Oncol Rep. 2017 Jan ;37(1):594-600. Epub 2016 Nov 15. PMID: 27878254
Ganoderma lucidum polysaccharides (GLPs), isolated from spores, mycelia and fruiting bodies of Ganoderma lucidum, have been suggested to possess anticancer activities in a large number of basic studies. A recent survey revealed that GLP-induced inhibition of cancer cell growth was dependent on the existence of functional p53. However, the actual role of p53-mediated tumor-suppressing pathways in facilitating the anticancer effect of GLPs is still unclear. In the present study, we investigated the interaction between GLPs and mutant p53 that exists in more than half of the known types of cancers.
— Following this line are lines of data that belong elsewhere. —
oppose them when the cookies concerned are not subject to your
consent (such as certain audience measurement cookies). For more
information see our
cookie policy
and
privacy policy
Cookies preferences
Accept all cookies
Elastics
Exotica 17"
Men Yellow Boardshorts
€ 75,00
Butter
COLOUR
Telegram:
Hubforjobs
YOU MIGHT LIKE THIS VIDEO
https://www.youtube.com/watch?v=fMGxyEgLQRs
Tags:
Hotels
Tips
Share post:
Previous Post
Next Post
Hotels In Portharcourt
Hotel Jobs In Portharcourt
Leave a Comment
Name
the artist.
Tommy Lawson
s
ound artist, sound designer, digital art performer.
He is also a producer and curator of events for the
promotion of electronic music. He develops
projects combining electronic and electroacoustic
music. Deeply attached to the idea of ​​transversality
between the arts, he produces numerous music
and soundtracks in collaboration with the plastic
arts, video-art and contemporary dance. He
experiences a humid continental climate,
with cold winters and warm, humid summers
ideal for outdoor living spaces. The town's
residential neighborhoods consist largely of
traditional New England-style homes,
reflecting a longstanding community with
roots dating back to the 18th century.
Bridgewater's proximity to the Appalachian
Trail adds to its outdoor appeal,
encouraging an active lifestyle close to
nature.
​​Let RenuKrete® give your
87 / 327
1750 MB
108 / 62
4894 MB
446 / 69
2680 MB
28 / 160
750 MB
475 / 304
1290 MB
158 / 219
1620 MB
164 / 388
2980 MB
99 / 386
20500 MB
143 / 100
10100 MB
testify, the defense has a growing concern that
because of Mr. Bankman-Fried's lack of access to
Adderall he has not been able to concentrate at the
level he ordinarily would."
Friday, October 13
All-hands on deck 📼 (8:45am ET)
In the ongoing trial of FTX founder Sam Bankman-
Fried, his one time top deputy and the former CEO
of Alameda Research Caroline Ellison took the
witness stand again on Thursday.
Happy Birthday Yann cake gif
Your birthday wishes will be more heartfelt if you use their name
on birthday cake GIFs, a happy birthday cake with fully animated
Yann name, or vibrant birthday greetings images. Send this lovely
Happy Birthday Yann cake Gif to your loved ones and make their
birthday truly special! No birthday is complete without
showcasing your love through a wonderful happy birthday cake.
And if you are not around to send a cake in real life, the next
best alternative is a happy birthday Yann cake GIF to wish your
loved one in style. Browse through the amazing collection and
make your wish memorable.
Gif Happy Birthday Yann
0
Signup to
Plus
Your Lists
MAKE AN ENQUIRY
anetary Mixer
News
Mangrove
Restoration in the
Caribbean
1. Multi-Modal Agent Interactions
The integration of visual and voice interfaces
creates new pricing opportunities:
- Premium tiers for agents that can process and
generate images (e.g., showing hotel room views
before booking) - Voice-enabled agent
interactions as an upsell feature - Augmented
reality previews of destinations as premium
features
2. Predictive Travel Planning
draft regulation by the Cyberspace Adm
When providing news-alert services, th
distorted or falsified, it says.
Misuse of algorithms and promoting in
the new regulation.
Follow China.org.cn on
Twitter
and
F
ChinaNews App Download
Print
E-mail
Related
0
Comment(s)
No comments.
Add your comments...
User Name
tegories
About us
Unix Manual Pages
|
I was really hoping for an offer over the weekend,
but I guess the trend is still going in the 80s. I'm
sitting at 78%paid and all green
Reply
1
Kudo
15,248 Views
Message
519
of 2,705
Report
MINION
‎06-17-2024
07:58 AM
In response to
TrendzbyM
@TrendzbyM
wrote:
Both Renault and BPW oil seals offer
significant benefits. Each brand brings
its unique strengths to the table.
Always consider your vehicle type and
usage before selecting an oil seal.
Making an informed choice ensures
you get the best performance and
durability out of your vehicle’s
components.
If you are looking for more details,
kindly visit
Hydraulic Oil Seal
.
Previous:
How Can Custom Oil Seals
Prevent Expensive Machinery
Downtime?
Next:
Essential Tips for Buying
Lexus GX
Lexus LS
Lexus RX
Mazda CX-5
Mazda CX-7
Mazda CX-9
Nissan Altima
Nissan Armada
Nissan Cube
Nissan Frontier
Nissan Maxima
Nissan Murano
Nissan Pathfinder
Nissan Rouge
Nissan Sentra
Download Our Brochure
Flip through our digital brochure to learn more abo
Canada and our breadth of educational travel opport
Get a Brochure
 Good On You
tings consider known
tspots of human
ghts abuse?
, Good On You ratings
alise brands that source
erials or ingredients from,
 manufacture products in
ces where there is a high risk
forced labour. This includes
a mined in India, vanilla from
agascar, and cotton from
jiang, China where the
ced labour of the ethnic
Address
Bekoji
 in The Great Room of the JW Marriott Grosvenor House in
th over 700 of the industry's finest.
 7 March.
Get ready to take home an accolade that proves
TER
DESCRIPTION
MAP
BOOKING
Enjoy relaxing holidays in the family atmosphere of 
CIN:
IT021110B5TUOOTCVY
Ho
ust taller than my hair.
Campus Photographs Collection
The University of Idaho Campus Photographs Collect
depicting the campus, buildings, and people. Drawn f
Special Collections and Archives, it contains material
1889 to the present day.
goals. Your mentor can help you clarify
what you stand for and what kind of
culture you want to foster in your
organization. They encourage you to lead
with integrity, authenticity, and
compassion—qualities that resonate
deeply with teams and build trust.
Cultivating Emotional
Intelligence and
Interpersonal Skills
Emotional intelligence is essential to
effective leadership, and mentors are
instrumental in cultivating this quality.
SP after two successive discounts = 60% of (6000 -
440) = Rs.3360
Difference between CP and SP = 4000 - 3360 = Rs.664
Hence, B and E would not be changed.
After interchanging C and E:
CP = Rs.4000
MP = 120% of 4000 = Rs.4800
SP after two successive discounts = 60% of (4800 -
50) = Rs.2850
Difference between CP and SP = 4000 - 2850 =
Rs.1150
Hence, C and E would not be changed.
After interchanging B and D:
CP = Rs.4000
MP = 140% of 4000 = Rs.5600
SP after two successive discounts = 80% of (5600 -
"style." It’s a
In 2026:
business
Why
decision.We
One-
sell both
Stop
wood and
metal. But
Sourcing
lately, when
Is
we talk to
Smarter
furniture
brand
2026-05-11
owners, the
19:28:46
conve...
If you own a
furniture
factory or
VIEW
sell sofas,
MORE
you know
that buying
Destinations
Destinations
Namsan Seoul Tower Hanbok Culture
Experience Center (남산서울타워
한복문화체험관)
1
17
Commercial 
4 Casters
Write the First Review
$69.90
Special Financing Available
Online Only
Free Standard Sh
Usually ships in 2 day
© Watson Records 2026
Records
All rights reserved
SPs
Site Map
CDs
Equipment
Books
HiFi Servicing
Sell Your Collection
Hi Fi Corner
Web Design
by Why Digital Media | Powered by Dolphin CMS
Ourresults showed that GLPs reactivated mutant p53 in colorectal cancer HT29 (p53R273H) and SW480 (p53R273H&P309S) cells while applied alone or together with 5-fluorouracil (5-FU). This reactivation further induced cell growth inhibition and apoptosis. In addition, western blot assay and in vitro cell-free apoptosis assay suggested that the activation of mutant p53 was effective in both a transcriptional-dependent and -independent pathway. Altogether, our data demonstrated for the first time that GLPs show prominent anticancer activities by reactivating several types of mutant p53. Therefore, targeting mutant p53 by GLPs alongside other chemotherapeutics may be considered as a novel treatment strategy for cancer.